2 thoughts on “Confessions of a struggling wordsmith

  1. I don’t think you should worry if each chapter is the same length. I have wrote many stories and I don’t worry about the length of the chapters. I write until the scene is complete. I think 50,000 is a decent size. Not every story needs to be 100,000 words. Maybe you should take a break from it for awhile and you might find you can add a whole new chapter to add to the word count, but don’t just add things to add them. Make sure what every you put adds value.


    1. Thank you for your suggestions. I have no intention of adding words just to add words. That is why I am being so careful to make sure what I add does not deserve being edited out again.

      I agree that 50,000 is a good length. However, if I do the deleting the fourth Beta Reader calls for, I would be noticeably below the 50,000 word level. That is why I need to make up for what is being deleted out. The thought of adding one or more chapters to make up the difference sounds good, but for me the story is already set at precisely 30 chapters, one for each day in National Novel Writing Month when the first draft was written.

      To be true to my approach to the challenge each year, I have precisely 30 chapters, one for each day, and each one is approximately equal to one day of writing, 1,667 to 1,700 words, to complete the challenge with the requisite 50,000+ words. Personally, I go for 1,700 to 1,800 words simply because it makes the math easier for me and ensures that I have 51,000 to 54,000 words to guarantee winning the challenge. It helps eliminate any problem caused by differences in my word counter versus the official National Novel Writing Month word counter.

      Once I have finished that first draft, that defines the story. I will not deviate significantly from that story. Of course, that means maintaining the 30 chapters pretty much as is, no adding or deleting chapters. Of course, others would take a vastly different approach to things, but that’s fine. If we were all the same, not all of us would be necessary, and I don’t want to be the one eliminated due to redundancy.

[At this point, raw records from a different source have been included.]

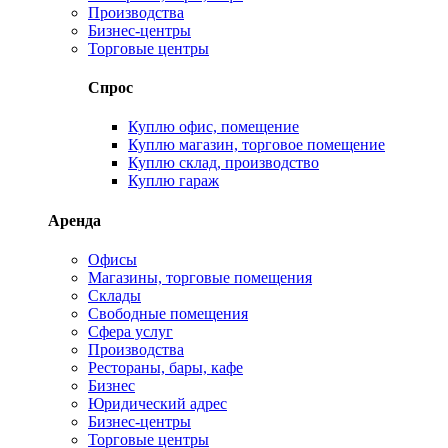
Производства
Бизнес-центры
Торговые центры
Спрос
Куплю офис, помещение
Куплю магазин, торговое помещение
Куплю склад, производство
Куплю гараж
Аренда
Офисы
Магазины, торговые помещения
Склады
Свободные помещения
Сфера услуг
Производства
Рестораны, бары, кафе
Бизнес
Юридический адрес
Бизнес-центры
Торговые центры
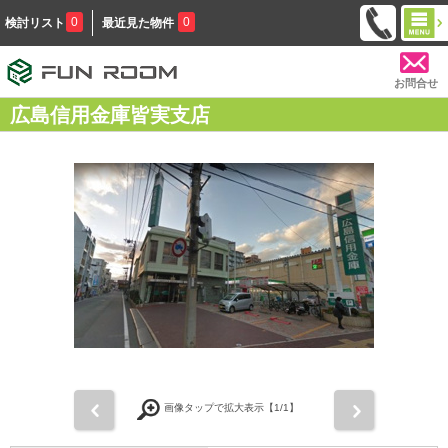
0
0
検討リスト
最近見た物件
お問合せ
広島信用金庫皆実支店
前
次
画像タップで拡大表示【
1
/1】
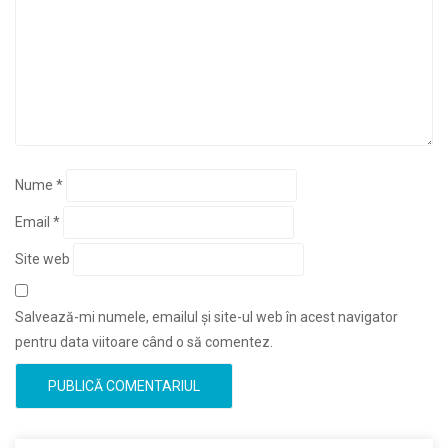
Nume
*
Email
*
Site web
Salvează-mi numele, emailul și site-ul web în acest navigator
pentru data viitoare când o să comentez.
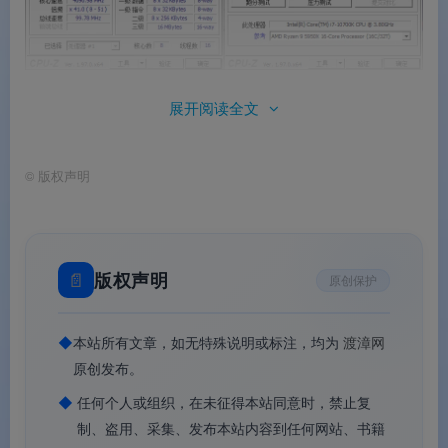
CPU-Z
展开阅读全文
📊
核心价值
©
版权声明
✅
全球使用人数最多的检测工具
：CPU 检测领域
的行业标准
✅
5MB 极致轻量
：体积小巧，启动速度极快
📄
版权声明
原创保护
✅
全硬件精准检测
：CPU/主板/内存/显卡/SPD 信
◆
本站所有文章，如无特殊说明或标注，均为
渡漳网
息全覆盖
原创发布。
✅
超广系统兼容性
：从 Windows 95 到 Windows
◆
任何个人或组织，在未征得本站同意时，禁止复
11 全系列支持
制、盗用、采集、发布本站内容到任何网站、书籍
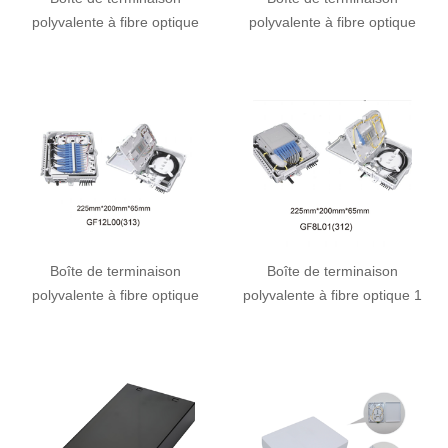
polyvalente à fibre optique
polyvalente à fibre optique
Boîte de terminaison
Boîte de terminaison
polyvalente à fibre optique
polyvalente à fibre optique 1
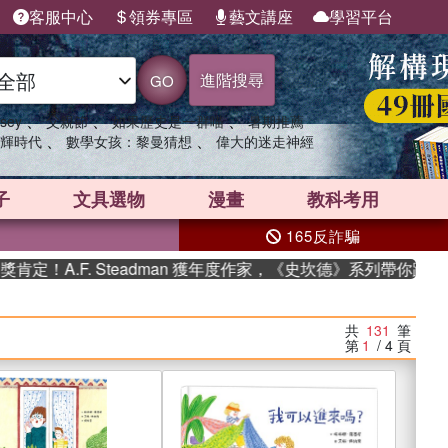
客服中心
領券專區
藝文講座
學習平台
進階搜尋
GO
、
、
、
sey
父親節
如果歷史是一群喵
暑期推薦
、
、
輝時代
數學女孩：黎曼猜想
偉大的迷走神經
子
文具選物
漫畫
教科考用
165反詐騙
. Steadman 獲年度作家，《史坎德》系列帶你踏上熱血奇幻旅
共
131
筆
第
1
/ 4
頁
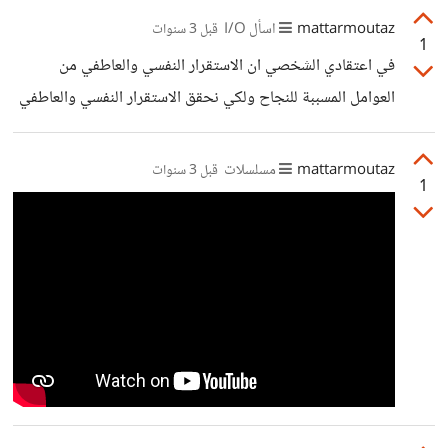
mattarmoutaz
اسأل I/O
قبل 3 سنوات
1
في اعتقادي الشخصي ان الاستقرار النفسي والعاطفي من
العوامل المسببة للنجاح ولكي نحقق الاستقرار النفسي والعاطفي
لابد من الزواج وتكوين اسرة فالانسان كائن اجتماعي خلق في
هذا العالم ليتفاعل مع الاخرين والالم من حوله وليكون الاسرة
mattarmoutaz
مسلسلات
قبل 3 سنوات
1
وليأخذ مكانه في المجتمع.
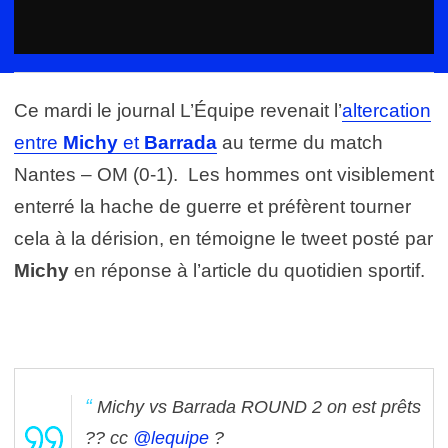
Ce mardi le journal L’Équipe revenait l’
altercation
entre
Michy
et
Barrada
au terme du match
Nantes – OM (0-1). Les hommes ont visiblement
enterré la hache de guerre et préfèrent tourner
cela à la dérision, en témoigne le tweet posté par
Michy
en réponse à l’article du quotidien sportif.
Michy vs Barrada ROUND 2 on est prêts
?? cc
@lequipe
?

      If you check out my publications list, you will find that I already have 9 novels on the market. All nine of the novels had their very first draft done within the 30 days of November as a part of the annual National Novel Writing Month challenge. I have participated 10 times now, and I have won the challenge 10 times now. I am endeavoring to keep that pattern going. It is a fun way to trick myself into doing a novel a year.

      The one sticking point is that I have to get the novel to market before I can do another. That is why I only have 10 novels instead of 11. The 2014 novel did not make it to market until after National Novel Writing Month in 2015. I used the month to finish editing the 2014 novel rather than doing a new one. It was a hard novel to deal with for a number of reasons. The most significant being that about one third of the novel paints an extremely sad, though accurate, picture of my mother-in-law who then died in October of 2015.

      Thanks for taking an interest. And thanks again for your suggestions. Though I’m not sure how much use I will make of them, I greattly appreciate your sharing them with me.